HB MADRID. Die Behörden des nordafrikanischen Nachbarlandes hätten Fotos von 20 Verdächtigen zur Verfügung gestellt, hieß es unter Berufung auf Ermittlerkreise. Der Gruppe gehöre vermutlich auch der festgenommene Marokkaner Jamal Zougam (30) an, der als einer der Bombenleger gilt.

Die GICM sei 1993 unter einem anderen Namen von Veteranen des Afghanistan-Krieges in Pakistan gegründet worden. Neun ihrer mutmaßlichen Mitglieder würden nach ihre Festnahme in Afghanistan im US-Gefangenenlager Guantánamo auf Kuba festgehalten. Acht weitere seien flüchtig und würden von mehreren Ländern steckbrieflich gesucht. Es werde nicht ausgeschlossen, dass sie in das Massaker von Madrid verwickelt gewesen seien.

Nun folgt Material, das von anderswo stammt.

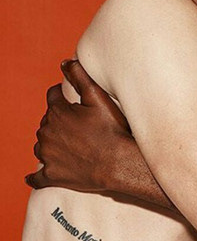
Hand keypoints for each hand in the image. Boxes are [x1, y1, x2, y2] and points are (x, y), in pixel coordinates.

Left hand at [25, 60, 131, 192]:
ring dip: (50, 145)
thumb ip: (80, 77)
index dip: (63, 97)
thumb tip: (65, 62)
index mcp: (57, 112)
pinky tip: (32, 178)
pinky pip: (36, 178)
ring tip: (69, 147)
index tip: (72, 103)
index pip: (53, 97)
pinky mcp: (52, 175)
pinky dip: (35, 177)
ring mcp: (48, 155)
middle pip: (47, 122)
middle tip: (80, 128)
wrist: (119, 163)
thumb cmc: (112, 130)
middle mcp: (46, 132)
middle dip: (59, 122)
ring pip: (41, 146)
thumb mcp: (98, 98)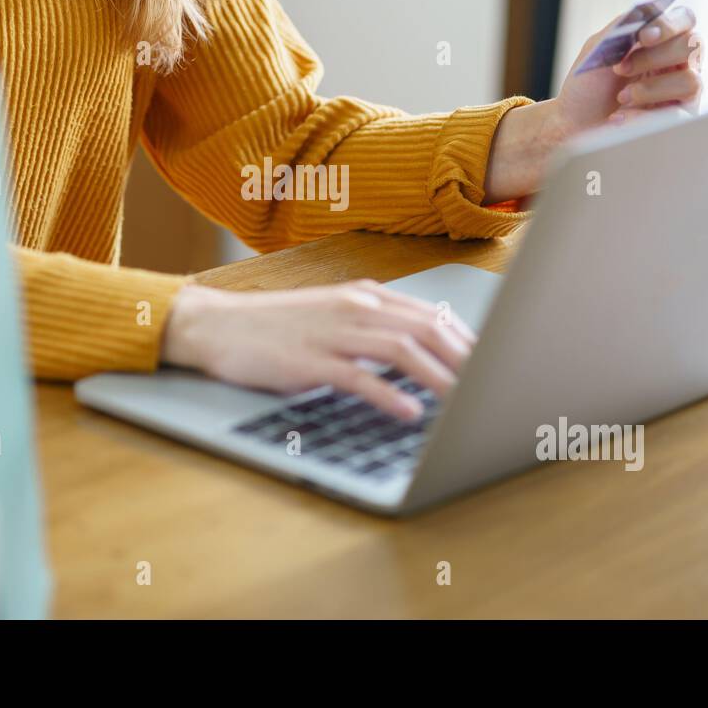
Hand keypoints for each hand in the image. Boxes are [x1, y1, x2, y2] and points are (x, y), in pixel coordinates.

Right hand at [160, 281, 474, 420]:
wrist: (217, 325)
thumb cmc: (275, 326)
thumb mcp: (331, 316)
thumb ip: (372, 327)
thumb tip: (417, 348)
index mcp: (363, 296)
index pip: (428, 314)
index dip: (464, 340)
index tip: (490, 363)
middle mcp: (353, 307)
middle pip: (424, 328)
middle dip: (463, 358)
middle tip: (490, 384)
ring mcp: (331, 332)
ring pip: (400, 349)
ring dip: (437, 376)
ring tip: (463, 400)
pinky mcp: (309, 360)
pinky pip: (358, 377)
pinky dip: (388, 394)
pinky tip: (409, 412)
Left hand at [483, 5, 701, 202]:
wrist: (575, 125)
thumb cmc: (588, 86)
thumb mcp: (598, 49)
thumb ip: (622, 27)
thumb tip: (645, 14)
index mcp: (662, 40)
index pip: (685, 19)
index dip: (669, 24)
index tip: (642, 36)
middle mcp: (679, 62)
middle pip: (692, 45)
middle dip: (653, 57)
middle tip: (620, 68)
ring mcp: (682, 91)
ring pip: (692, 80)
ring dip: (651, 88)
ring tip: (621, 97)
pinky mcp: (680, 119)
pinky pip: (679, 113)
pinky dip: (644, 114)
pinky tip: (620, 117)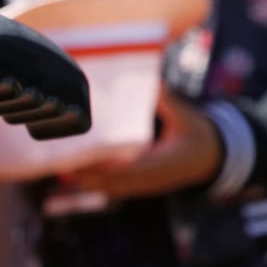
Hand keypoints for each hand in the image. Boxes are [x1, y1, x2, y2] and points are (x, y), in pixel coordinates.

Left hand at [59, 90, 222, 201]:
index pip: (123, 170)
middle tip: (55, 156)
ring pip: (105, 187)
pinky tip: (71, 167)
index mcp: (159, 164)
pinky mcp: (137, 185)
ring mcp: (141, 185)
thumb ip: (167, 101)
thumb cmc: (197, 135)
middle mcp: (147, 179)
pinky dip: (91, 179)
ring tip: (57, 161)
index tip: (78, 156)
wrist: (210, 159)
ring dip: (82, 177)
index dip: (98, 166)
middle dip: (82, 172)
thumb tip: (152, 80)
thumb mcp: (185, 117)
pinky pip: (109, 186)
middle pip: (106, 182)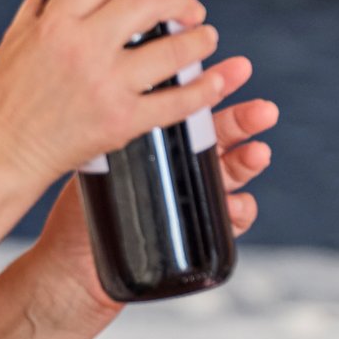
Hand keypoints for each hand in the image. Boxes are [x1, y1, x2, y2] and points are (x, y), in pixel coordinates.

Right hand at [0, 0, 253, 189]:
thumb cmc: (4, 98)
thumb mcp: (16, 38)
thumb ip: (45, 8)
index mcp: (56, 21)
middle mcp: (83, 47)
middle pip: (150, 2)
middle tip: (192, 6)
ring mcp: (106, 85)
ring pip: (174, 49)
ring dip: (200, 39)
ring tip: (206, 37)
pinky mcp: (123, 122)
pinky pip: (178, 101)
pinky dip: (205, 89)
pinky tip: (215, 81)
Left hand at [32, 95, 280, 312]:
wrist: (74, 270)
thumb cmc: (79, 214)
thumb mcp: (95, 163)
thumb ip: (113, 131)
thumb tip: (126, 90)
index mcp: (159, 140)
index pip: (191, 105)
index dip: (216, 85)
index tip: (236, 68)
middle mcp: (180, 165)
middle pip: (221, 135)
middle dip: (246, 120)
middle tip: (264, 111)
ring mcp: (192, 197)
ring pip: (232, 172)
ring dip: (249, 161)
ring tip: (257, 154)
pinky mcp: (199, 232)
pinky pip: (230, 219)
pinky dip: (239, 210)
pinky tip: (236, 207)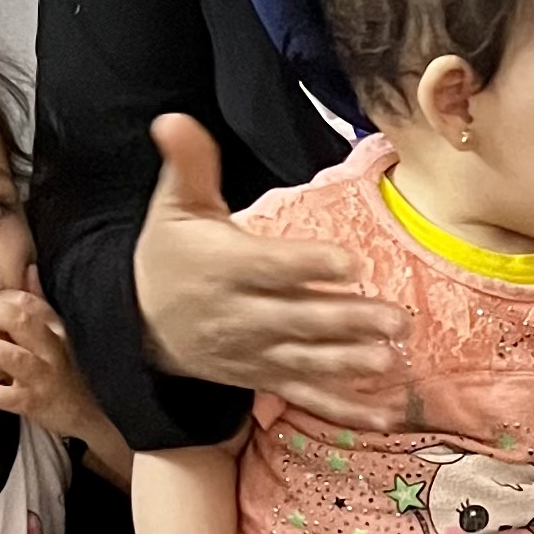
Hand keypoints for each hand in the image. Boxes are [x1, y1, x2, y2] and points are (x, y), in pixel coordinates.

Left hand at [0, 271, 114, 440]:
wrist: (81, 413)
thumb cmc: (59, 369)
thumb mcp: (54, 334)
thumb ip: (38, 302)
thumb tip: (28, 267)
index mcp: (54, 330)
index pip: (31, 304)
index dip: (2, 295)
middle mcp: (52, 351)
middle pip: (24, 323)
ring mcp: (45, 378)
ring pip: (16, 359)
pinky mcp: (36, 404)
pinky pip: (10, 398)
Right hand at [132, 114, 412, 430]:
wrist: (140, 325)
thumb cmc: (169, 256)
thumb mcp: (175, 208)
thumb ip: (188, 165)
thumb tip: (174, 117)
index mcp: (225, 268)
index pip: (270, 266)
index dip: (308, 264)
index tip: (349, 261)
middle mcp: (241, 316)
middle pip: (298, 318)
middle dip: (347, 321)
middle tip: (394, 319)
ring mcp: (256, 353)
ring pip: (307, 360)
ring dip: (350, 364)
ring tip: (389, 362)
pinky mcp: (265, 378)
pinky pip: (307, 396)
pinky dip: (344, 409)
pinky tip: (384, 415)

Derweil durchsuchte die Polizei erneut den Telefonladen des Hauptverdächtigen Zougam im Madrider Einwandererviertel Lavapiés. Einer der zwei anderen marokkanischen Festgenommenen war bei der Ortsbesichtigung in Handschellen anwesend. „Mörder, Mörder!“ schrien einige Anwohner, wie der Rundfunk berichtete. Anschließend wurde der Mann, der mit einer schwarzen Plastiktüte über dem Kopf versuchte, unerkannt zu bleiben, wieder abgeführt. Die Beamten hätten zwei Kisten Beweismittel sichergestellt, hieß es weiter.